E, francamente, al di là delle dimostrazioni pratiche che sono già sotto gli occhi di tutti, è comunque assai difficile immaginare coesione nella patria del neoliberismo, dove i cittadini sono trattati – meglio, spremuti - come consumatori, al massimo da spendibili risorse umane, e le istituzioni gestite come S.p.A. di cui il governo è un Consiglio d’Amministrazione guidato da interessi altri. E per inciso: è discorso che vale anche – direi in particolare – per Israele, fratello minore dell’Egemone, per mille – assai complesse – ragioni capace di manipolarlo: è frantumato, sovra esteso e privo di strategia compiuta che non sia un delirio d’onnipotenza. La nevrotica, caricaturale copia degli USA odierni.
Altro motivo che genera e genererà guerre è che lo scontro fra i pesi massimi del pianeta (USA, Russia e Cina), sconvolgendo gli equilibri, stimola potenze medie o aspiranti tali ad ambire a maggior rango nel mondo, con ciò aprendo a conflittualità diffusa che troverà la naturale fine solo con la definizione di nuovi equilibri. E questo per l’antica regola che vuole ogni spazio lasciato da qualcuno immediatamente occupato da altri, col seguito di ovvie ostilità fra concorrenti. E di spazio, piaccia o no a Washington, la decomposizione dell’unipolarismo ne sta lasciando tanto.
Dunque, è una stagione di conflitti quella che aspetta l’umanità, ma il pericolo maggiore per essa non viene dal semplice proliferare delle guerre, quanto dal fatto che esse stanno progressivamente esaurendo l’Egemone, mostrandogli che non può vincere e spalancandogli la prospettiva di una sconfitta definitiva e, con quella, di una pubblica e non più manipolabile abdicazione al ruolo. Per gli USA e i suoi apparati, accettarlo è una contraddizione in termini, ossimoro insostenibile perché negazione della loro essenza che implicherebbe la fortissima tentazione di giocare il tutto per tutto in uno scontro frontale spinto alle estreme conseguenze.
Sono già in molti, a Washington come al Pentagono, che chiedono di rompere gli indugi e fare guerra alla Cina prima che il suo costante rafforzamento lo renda impossibile. In realtà, a mente lucida e occhio scevro da condizionamento, impossibile lo è già: ammessa – ma per nulla concessa – una vittoria, le conseguenze dello scontro fra titani distruggerebbero il mondo come lo conosciamo, e non solo per un eventuale conflitto nucleare ma per il tracollo che avrebbe l’economia globale a seguito del cozzo fra la prima potenza manifatturiera e la prima potenza (almeno a oggi, domani non si sa) finanziaria.
È dunque inevitabile un conflitto su scala globale?
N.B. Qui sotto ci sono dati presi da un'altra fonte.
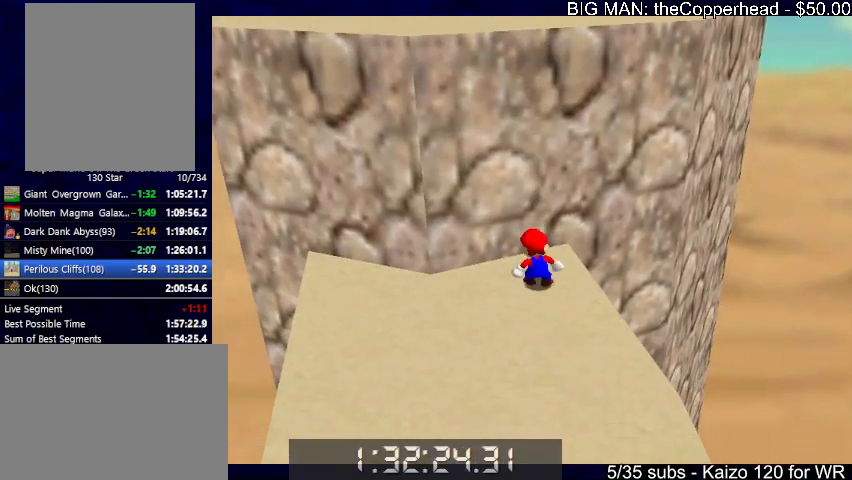
{"keys": ["right", "up", "x"], "events": [[100, "left", "down"], [233, "down", "down"], [333, "down", "up"], [333, "right", "down"], [433, "left", "up"], [433, "up", "down"], [500, "x", "down"]]}
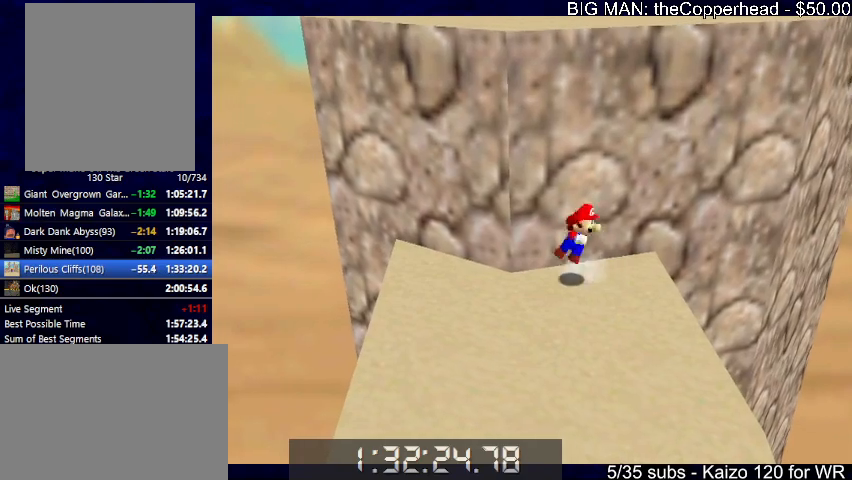
{"keys": ["left", "up"], "events": [[66, "right", "up"], [66, "up", "up"], [133, "x", "up"], [233, "left", "down"], [233, "up", "down"], [300, "left", "up"], [400, "left", "down"]]}
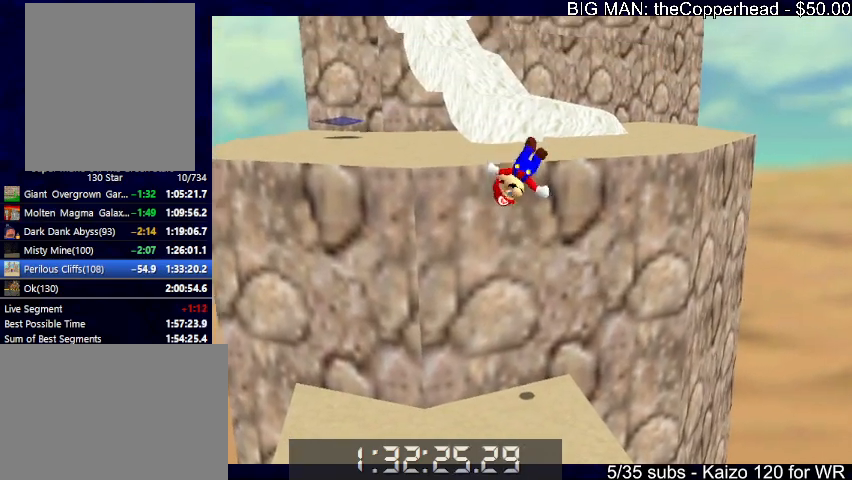
{"keys": ["right", "up", "x"], "events": [[266, "left", "up"], [266, "x", "down"], [333, "x", "up"], [433, "right", "down"], [433, "x", "down"]]}
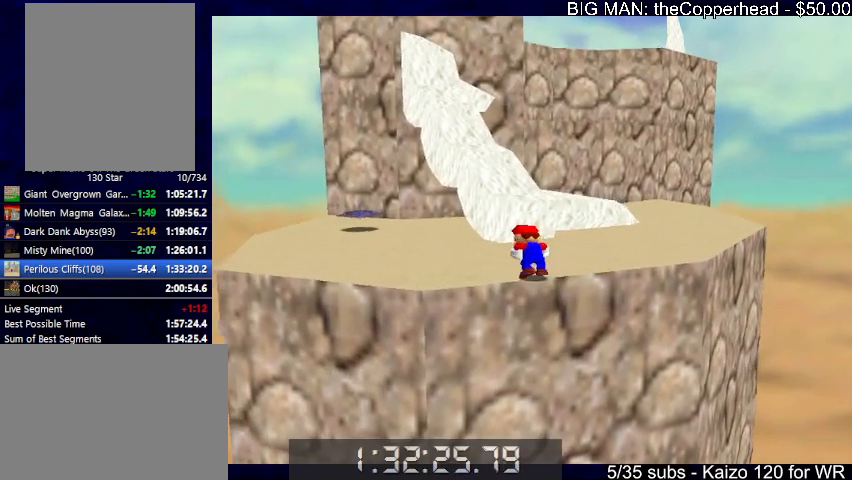
{"keys": ["up"], "events": [[33, "x", "up"], [66, "right", "up"], [166, "right", "down"], [500, "right", "up"]]}
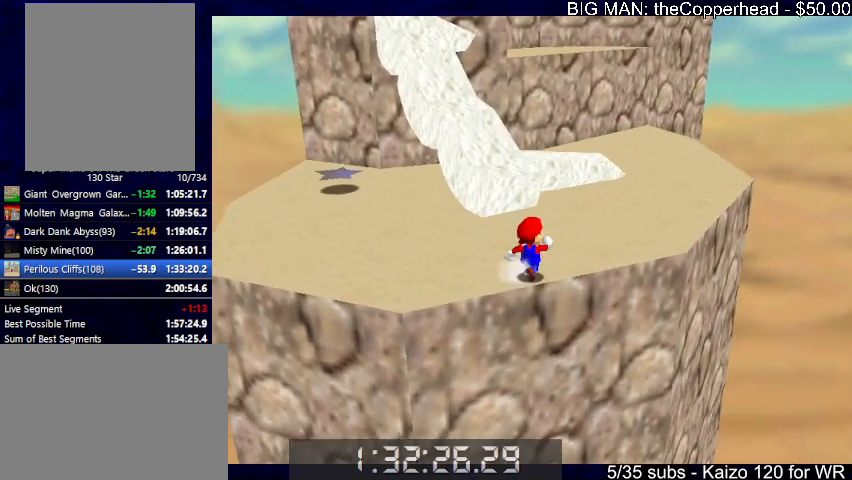
{"keys": ["up", "x"], "events": [[233, "x", "down"]]}
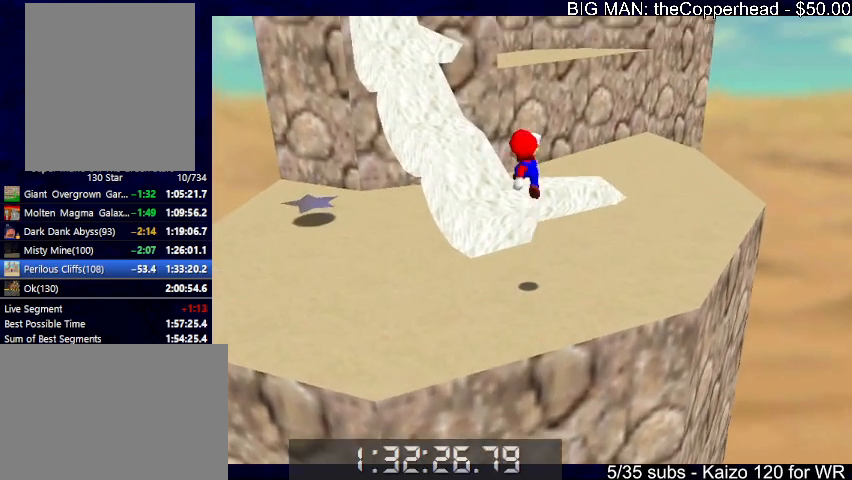
{"keys": ["up"], "events": [[66, "left", "down"], [66, "up", "up"], [166, "left", "up"], [200, "c", "down"], [200, "up", "down"], [300, "c", "up"], [300, "x", "up"], [366, "s", "down"], [466, "s", "up"]]}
È possibile, sì, ma non inevitabile. E non per scrupoli o mancanza di volontà da parte dell’Egemone e dei suoi accoliti, israeliani in testa, ma per la pazienza strategica di coloro che gli si contrappongono, coscienti che il tempo lavora per loro. Russia, Cina, anche l’Iran, sono consapevoli della situazione e si attengono ai loro programmi senza farsi sviare. Coordinandosi in un fronte comune reso sempre più coeso – e numeroso – dall’arroganza altrui. Paradigmatico è l’esempio di Israele che, in un crescendo di aggressioni, dopo essersi auto-emarginato sta finendo per esaurirsi senza conseguire alcun risultato decisivo.
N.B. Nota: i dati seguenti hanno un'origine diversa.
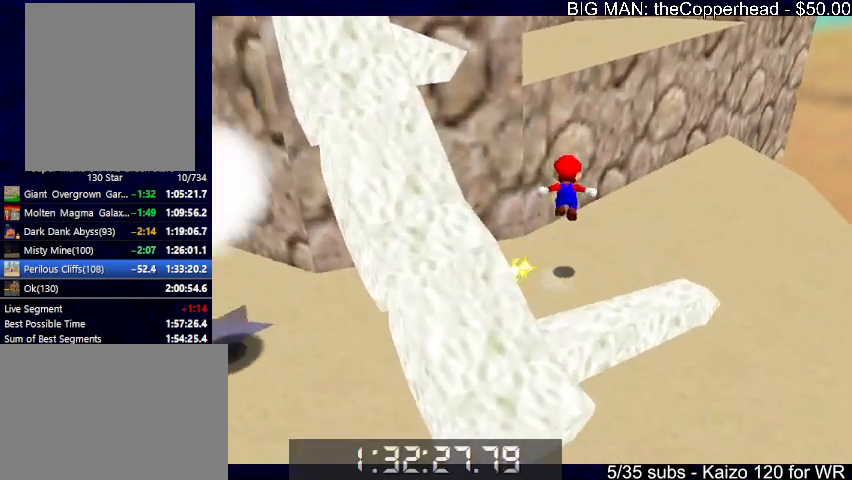
{"keys": ["s", "x"], "events": [[33, "up", "down"], [266, "s", "down"], [400, "up", "up"], [466, "right", "up"]]}
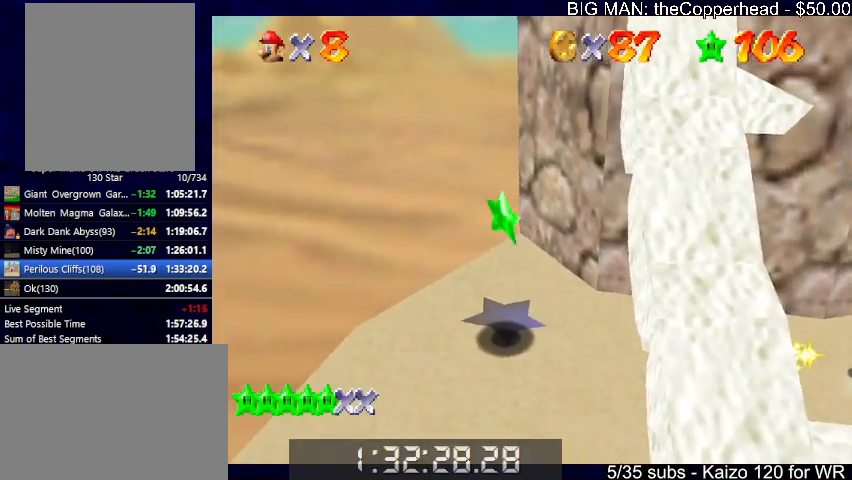
{"keys": ["s", "x"], "events": []}
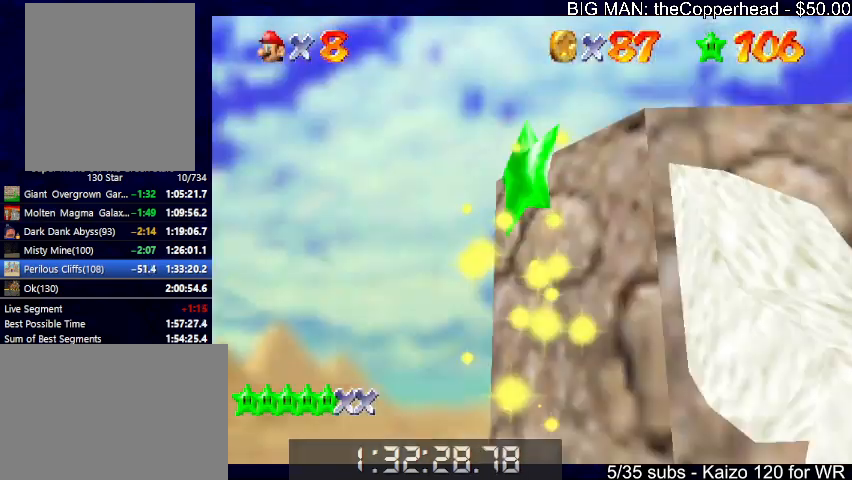
{"keys": ["s", "x"], "events": []}
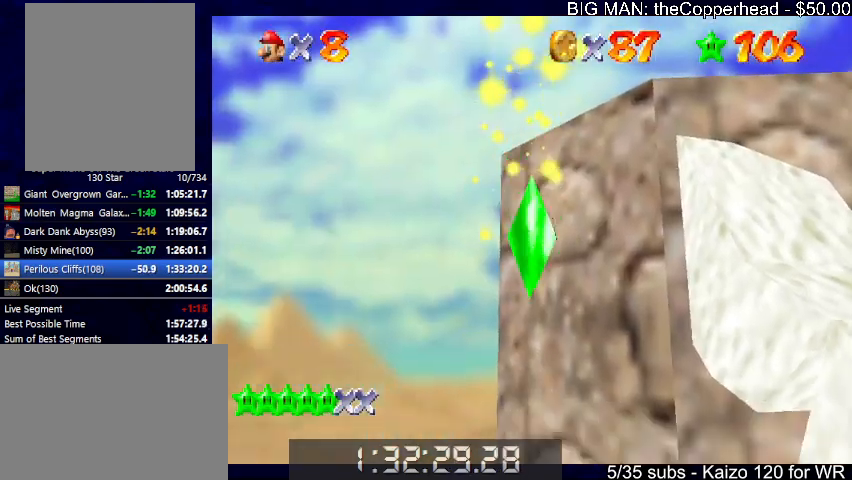
{"keys": ["s", "x"], "events": []}
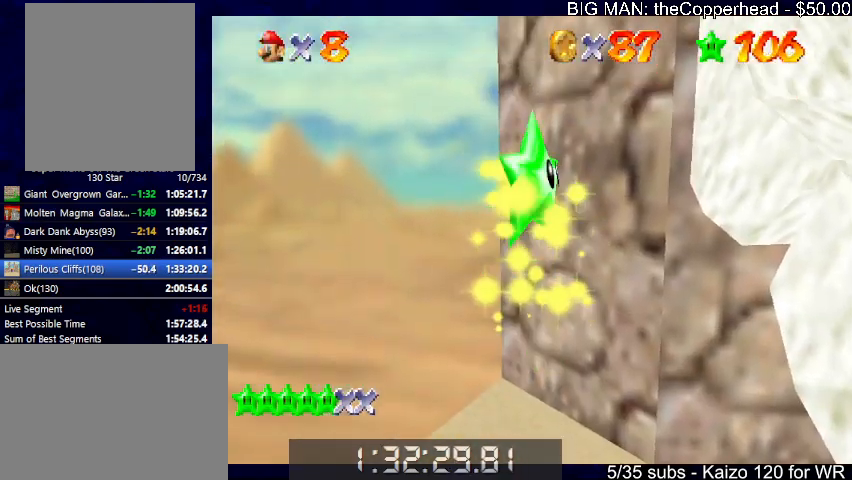
{"keys": ["right", "s", "up", "x"], "events": [[433, "up", "down"], [466, "right", "down"]]}
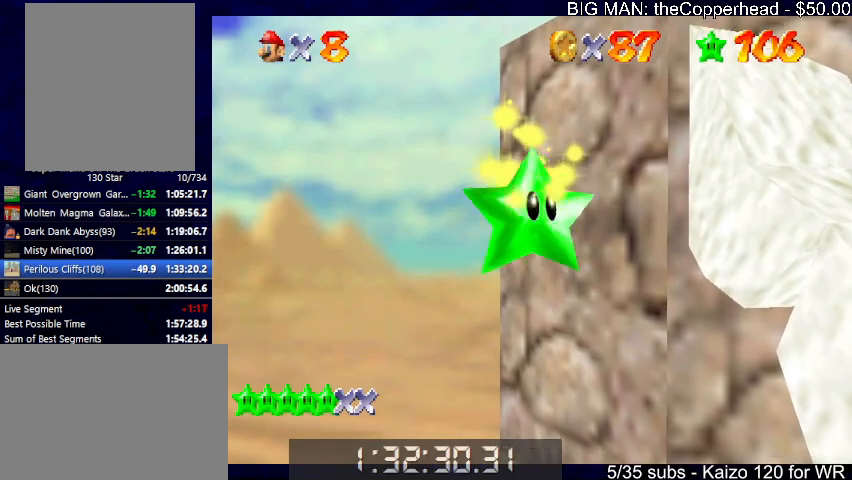
{"keys": ["4", "right", "s", "x"], "events": [[200, "up", "up"], [300, "4", "down"], [400, "4", "up"], [466, "4", "down"]]}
È quella che si definisce la strategia della rana: lasciar cuocere l’avversario a fuoco lento, evitando strappi che precipitino gli eventi. Non è certo che funzioni fino in fondo ma sta guadagnando tempo; tempo, mentre l’Egemone si indebolisce in interminabili conflitti e i suoi competitor si rafforzano. Con ciò allontanando lo scoppio di una guerra mondiale. Nel frattempo, un nuovo ordine mondiale policentrico sta emergendo.